The University of Denver Pioneers are were well-coached, and passed the ball well against our strange, malleable matchup zone, making the Gauchos work hard on defense, shifting from side to side on ball swings. The Denver offensive scheme worked in the first half, and some of our players were noticeably fatigued on offense. I was thinking let's just man up and out-athletic this Denver team of heady, patient shooters, instead of having to cover so much ground in the zone D, because they were hitting their 3 point shots in the first half and the start of the second half. Of course, eventually, the shots predictably stopped falling, and the Gauchos pulled away. BUT THAT WAS DUE TO THE GENIUS OF COACH WILLIAMS.
He inserted the all-defense team, short on height, but tons of hustle. Joyner, Brew, Weiner, Peterson, and Serna. With the exception of Serna, these players are not necessarily known for their offensive firepower among them, but they got many steals, even though they would turn the ball back over a couple times. It didn't matter, the hustle was rewarded, the damage was done, and Denver was clearly frazzled. It went from a tie of 37-all to a lead of 10 points in a few minutes midway through the 2nd half. Based on point differential, THIS WAS THE BEST LINEUP WE HAD ALL NIGHT. This scrambling defense team will be fun to watch. It will probably only work in 2nd halves of games, because players are juiced up with adrenaline in the 1st half. But as opponents tire, they will get careless with passes. The steals came more from intercepted passes than outright pick pockets.

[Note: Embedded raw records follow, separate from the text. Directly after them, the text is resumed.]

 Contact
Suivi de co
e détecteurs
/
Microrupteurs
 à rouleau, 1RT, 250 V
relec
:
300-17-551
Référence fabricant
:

When Coach Williams put in this lineup, I was thinking to myself, "What the hell is he doing? We won't be able to score." But I immediately I turned to a UCSB player's parent and I yelled out, "He's putting in this lineup to wear down the other team!" I was unsure if it would work at the time, but I'll be damned if that's EXACTLY what happened. We had the depth and the quickness--we used them to our advantage. The Denver coach was up to his usual antics, but even he succumbed to it, and eventually just sat listless on the bench, unable to turn around the assault. He must have felt like Napoleon at Waterloo.

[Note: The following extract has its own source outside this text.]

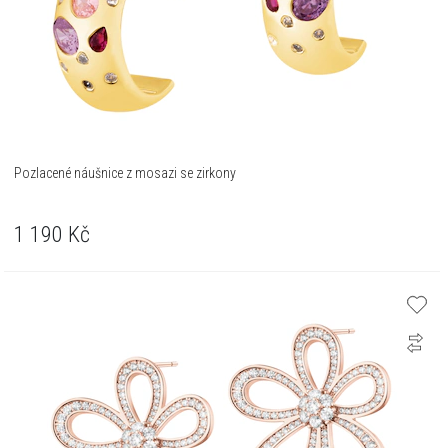
Pozlacené náušnice z mosazi se zirkony
1 190
Kč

Here are my observations on the Gauchos: to a man, we are definitely quicker than we were last year. OJ, Nunn, Somogyi, JJ (he was struggling with his ankle last year), Weiner, Brew, Pastorek, Serna, Devenny--all of them. They did something in the offseason to get quicker. Somogyi had a couple nifty post moves, but then committed an intentional foul out of frustration, and was rewarded with a visit on the bench.
Nunn and OJ didn't have their best shooting night, but we still got a decent win. Serna showed no ill effects from his injury, and Christian Peterson probably closes out on a shooter better than any defender we have, even if he is not the quickest player we have. He takes the short, choppy steps coaches preach when closing in on a shooter, as it reduces his chances on being head-faked out of position and leaving driving lanes open.
We also mixed up the defenses, going to a 1-3-1 zone occasionally, without too much trapping up top. Having Pastorek at the point was intimidating, all 6'10" and arms. Nunn also did a good job at the point in that defense. But the key to the success of the zone is to know when to cover the ball, or whether to back off and play the passing lanes. Gaucho defenders have to be somewhat smart to know who, when, and where to guard the ball. Basketball requires instincts and quick reaction. However, there's a cerebral aspect to the way the Gauchos defend, and I still can't figure out the rotations. Sometimes the wing covers the wing, but on the swing of the ball to the weak side, the defender under the basket may cover the potential shooter. Sometimes a wing defender ends up on the other side of the court. It looks haphazard, but it surely isn't. But it definitely takes communication and sharing of responsibilities--I'm sure it takes a lot of reps to make it 2nd nature for them. And I'm sure opponents will scout it during film sessions, but Denver's players appeared confused by it, despite preparations.
All in all, it was a good win, as the Gauchos didn't require our two stars to have outrageously outstanding shooting games to win decisively. It took hustle, grit, and execution. There's still gas in the Gaucho tank when they'll need to step on the accelerator.